В соседней комнате хлопает дверь, да с такой силой, что Катарина дёргается, на миг выныривая из религиозного транса.
— Этого ты хотел добиться? — Громкий злой голос Эмиля режет мне уши. — По-твоему, так должны были пройти именины цесаревича?
— Не смей разговаривать со мной в таком тоне! — огрызается в ответ Стефан. — Я император, мать твою, а не очередной твой солдат!
— Я предупреждал, — словно не слыша брата, продолжает Эмиль. — Я говорил, что это глупая затея. Тысяча погибших! И это только сейчас — а сколько ещё не доживут до завтрашнего утра?! И именно по тому, что ты император и мой брат, я вообще разговариваю с тобой.
— Да что бы ты делал без меня там, на этом треклятом поле? Я прикрыл твою спину!
— Спасибо, конечно, но перед этим ты сам подставил её под удар!
— Мы захватили теневика! Ты не смог этого сделать за месяц, а тут такая удача! Считай этих людей сопутствующим ущербом.
— Сопутствующий ущерб? — Голос Эмиля опускается до обманчивой мягкости. — Тысяча трупов — сопутствующий ущерб ради призрачного успеха в виде поимки одного-единственная мага Тени? Ты бредишь, брат.
Оглушительный грохот доносится из комнаты, и мы втроём одновременно вздрагиваем, опуская головы. Император рычит от злости, затем следует дребезг бьющейся посуды.
— Как бы я хотел, чтобы это был ты! — кричит Стефан.
— Отмени все запланированные празднества, — спокойно отвечает ему Эмиль.
— Никогда!
— Объяви траур, — продолжает настаивать князь. — Если не думаешь о себе, так подумай о цесаревиче. Не оставляй ему кровавое наследство, не позволяй связать в народной памяти его именины с трагедией.
— Какая разница, что подумает народ! Эти холопы всегда будут нас ненавидеть!
— Сейчас — непременно. Но видя твою скорбь, когда-нибудь они простят.
— Поди вон! Ты не смеешь мне указывать! Лучше разберись с тем, за что ответственен сам. Это твои солдаты не смогли защитить тех людей! Это они начали резню! — От громогласного императорского крика мы ещё больше втягиваем головы в плечи.

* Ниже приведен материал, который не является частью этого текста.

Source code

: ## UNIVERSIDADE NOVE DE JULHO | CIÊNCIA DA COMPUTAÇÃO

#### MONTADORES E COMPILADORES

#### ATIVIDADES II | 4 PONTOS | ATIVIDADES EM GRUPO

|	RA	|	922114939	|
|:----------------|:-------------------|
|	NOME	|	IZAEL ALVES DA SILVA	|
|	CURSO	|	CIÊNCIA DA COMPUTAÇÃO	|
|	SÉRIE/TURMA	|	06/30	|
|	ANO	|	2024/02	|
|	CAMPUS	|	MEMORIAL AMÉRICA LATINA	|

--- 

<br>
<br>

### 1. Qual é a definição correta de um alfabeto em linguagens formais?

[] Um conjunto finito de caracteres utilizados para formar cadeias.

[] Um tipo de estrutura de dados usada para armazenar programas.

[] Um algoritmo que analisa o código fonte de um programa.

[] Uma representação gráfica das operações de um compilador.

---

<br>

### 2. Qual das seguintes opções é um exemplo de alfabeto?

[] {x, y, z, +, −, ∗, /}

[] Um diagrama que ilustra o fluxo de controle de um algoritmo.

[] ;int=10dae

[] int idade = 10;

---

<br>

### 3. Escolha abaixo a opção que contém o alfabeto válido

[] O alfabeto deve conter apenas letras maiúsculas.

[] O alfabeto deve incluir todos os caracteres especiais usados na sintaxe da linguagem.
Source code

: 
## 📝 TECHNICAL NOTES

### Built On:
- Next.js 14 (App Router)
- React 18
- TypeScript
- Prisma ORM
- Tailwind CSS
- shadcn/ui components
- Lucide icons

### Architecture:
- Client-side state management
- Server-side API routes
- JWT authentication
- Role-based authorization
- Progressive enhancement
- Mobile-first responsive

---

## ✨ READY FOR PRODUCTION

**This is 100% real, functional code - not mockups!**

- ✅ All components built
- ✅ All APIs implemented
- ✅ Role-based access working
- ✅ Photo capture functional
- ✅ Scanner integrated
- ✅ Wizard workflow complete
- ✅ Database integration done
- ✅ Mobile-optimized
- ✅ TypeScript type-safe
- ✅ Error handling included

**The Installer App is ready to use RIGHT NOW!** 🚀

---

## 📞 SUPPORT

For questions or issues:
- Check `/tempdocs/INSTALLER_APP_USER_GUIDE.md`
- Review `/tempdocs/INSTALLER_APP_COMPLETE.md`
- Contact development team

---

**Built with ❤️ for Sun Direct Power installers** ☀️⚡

— Виновные будут наказаны, уж поверь. С этим я разберусь. Но и ты должен повести себя как истинный император, а не как самодур, не ценящий своих подданных, погибших по твоей же вине.
Дверь распахивается, и на пороге появляется Эмиль. Он стремительно подходит к нам, встаёт передо мной на колени, берёт за руки. Не могу смотреть ему в глаза, кажется, стоит встретиться взглядами, и я разревусь, как пятилетняя девчонка.
— Как ты? — тихо спрашивает князь. Он осматривает моё лицо, его чуткие пальцы ощупывают лоб, правую скулу, наливающуюся синяком, заправляют выбившуюся из причёски прядь за ухо.
— Алиса, он забрал её, — шепчу я. Губы дрожат, но я не позволяю себе удариться в слёзы.
— Знаю. Я найду её, обещаю.
— Это моя вина. Это я уговорила её быть рядом, из-за меня она оказалась на том поле. — Говорю еле слышно, открывая ему те страшные мысли, что гложут меня который час.
— Вот уж нет, Лия, ты ни в чём не виновата, — тихо отвечает Эмиль. — Вини тогда меня, но никак не себя.
Я всхлипываю, сжимая в ответ его руки. У меня есть все основания обвинять его в сегодняшних бедах, вот только я совершенно не хочу этого делать. Так боюсь услышать ответ, что вовсе не хочу задавать следующий вопрос, но слова сами срываются с языка:
— И мама. Где мама? Папа? Что с Милой?
— С ними всё в порядке. У барона сломана нога, он у целителей. Баронесса и мадам Штейн сейчас с ним. Они отделались только испугом.
От облегчения внутри словно прорывается плотина. Падаю Эмилю на грудь, утыкаюсь в заляпанный кровью и пылью сюртук, захлёбываясь слезами. Он обнимает меня, нежно гладит по голове, шепчет успокаивающие обещания.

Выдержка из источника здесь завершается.